Many times, customer service issues are tweeted or posted with the expectation that someone is watching on the other end ready to respond. Because your community is undoubtedly talking, you have to be listening so you can get ahead of the situation before it snowballs. Make sure you have an effective process in place that:

  • Allows easy monitoring of all platforms on a single dashboard
  • Sends alerts triggered by keywords or hashtags signaling potential issues for your company
  • Identifies spikes in engagement – this can be an early warning sign that chatter’s picking up


How you respond to a situation can arguably be more important than the challenge itself. A well-prepared, well-crafted response can actually result in kudos for you and increase your followers – as in the case of Burger King and DKNY. A panicked response can create bad press that'll live on long after memory of the crisis dies. So what should you do?

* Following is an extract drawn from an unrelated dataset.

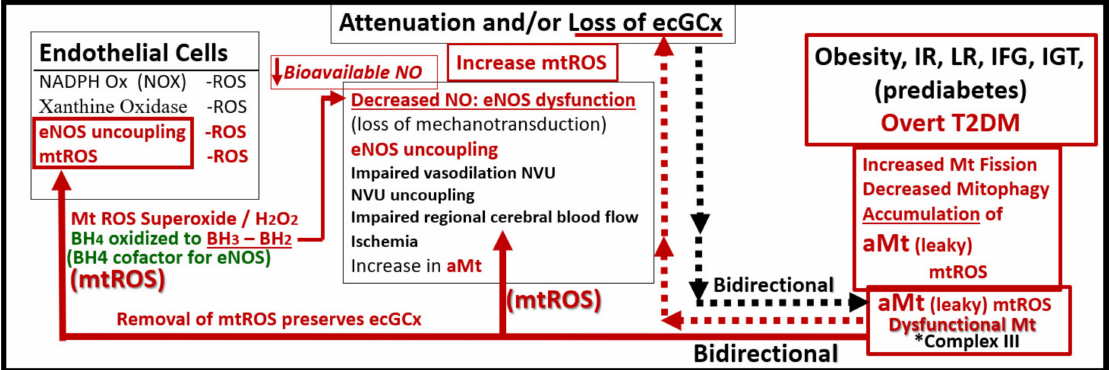
Figure 19. Emerging evidence may suggest a possibility for a bidirectional relationship between aberrant Mt (aMt) and the endothelial glycocalyx (ecGCx) dysfunction and/or loss in endothelial cells, including brain endothelial cell(s) (BECs) and possibly other organs in obesity, insulin resistance (IR), leptin resistance (LR), metabolic syndrome (MetS), and type 2 diabetes mellitus (T2DM). This figure illustrates that there may be a bidirectional relationship between aMt and dysfunction, attenuation, and/or loss (shedding) of the brain BECs ecGCx. Note that this illustration establishes the role of oxidant stress—reactive oxygen species (ROS) in BECs and specifically mitochondrial ROS (mtROS) (left-hand box). Further, it establishes the important role of the dysfunctional attenuated and/or loss of the ecGCx in the brain (center box). Next, it establishes that obesity, IR, LR, impaired fasting glucose (IFG), impaired glucose tolerance (IGT), and overt T2DM are related to increased Mt fission, decreased mitophagy, and the accumulation of leaky aMt that leak mtROS (right-hand box). Further, this image depicts that these leaky aMt may be responsible for the attenuation and/or loss of the ecGCx (red-dashed arrows) and that, in turn, may result in the loss of the ecGCx that may contribute to an increase in aMt (black-dashed arrows). Importantly, mtROS superoxide or H2O2 could oxidize the essential tetrahydrobiopterin (BH4) cofactor that is absolutely essential for the eNOS enzyme to produce nitric oxide (NO) and result in eNOS uncoupling, which would ultimately result in decreased bioavailable NO. This bidirectional interaction could result in a vicious cycle, which could be interrupted by preventing the accumulation of aMt (improved mitophagy) or preventing the dysfunction, attenuation, and/or loss (shedding) of the ecGCx [38,59–68]. The asterisk signifies emphasis of complex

  • Acknowledge and clarify the specifics of the situation immediately
  • Respond authentically, not automatically
  • Be honest and transparent; admit if there was a mishap and what will be done to rectify the situation
  • Encourage interaction with you, not community at large
  • Respond first on the platform where the communication started/took place. If the flare-up happened on Facebook, respond there first – it won’t help to jump platforms if the conversation and chaos are happening within another audience. After that initial response, go ahead and expand to other outlets if you believe the situation will "spread," develop a dedicated microsite to house your official responses and messages if the situation warrants, and direct anyone interested to that site
  • Encourage company employees to use their own social media accounts to share  information about an incident; make sure their messages are calm and straightforward, not incendiary, and accurately reflect your company's position
  • Don’t delete community comments. Address them fairly and follow up off-line with any individual trouble spots
  • Know when to take it offline – reach out personally. Sometimes people just like to pick fights and nothing you say will dilute their ire. In many cases, a phone call and sincere effort to rectify the situation keeps the situation from becoming out-of-control


Take a breath. The sun will still rise tomorrow and hopefully you’ve handled the situation as well as possible. But now what? It’s important to do a post-mortem to understand what worked, what didn’t and what needs to be changed for future events. A few questions to ask yourself are:

  • What happened, why and was it preventable?
  • What was the resolution and what measures are now in place to keep this from happening again?
  • What was the extent of the spread?
  • Did internal communication flow effectively?
  • Did the plan work as anticipated? If not, why not?
  • What long-term ramifications will need to be dealt with?

You can't entirely avoid social media conflict and the potential it has to cause problems for your brand. But by having a plan, being alert to what's being said, and tackling each issue quickly and appropriately, you'll find that social media engagement is a manageable process that will provide many more positives than negatives.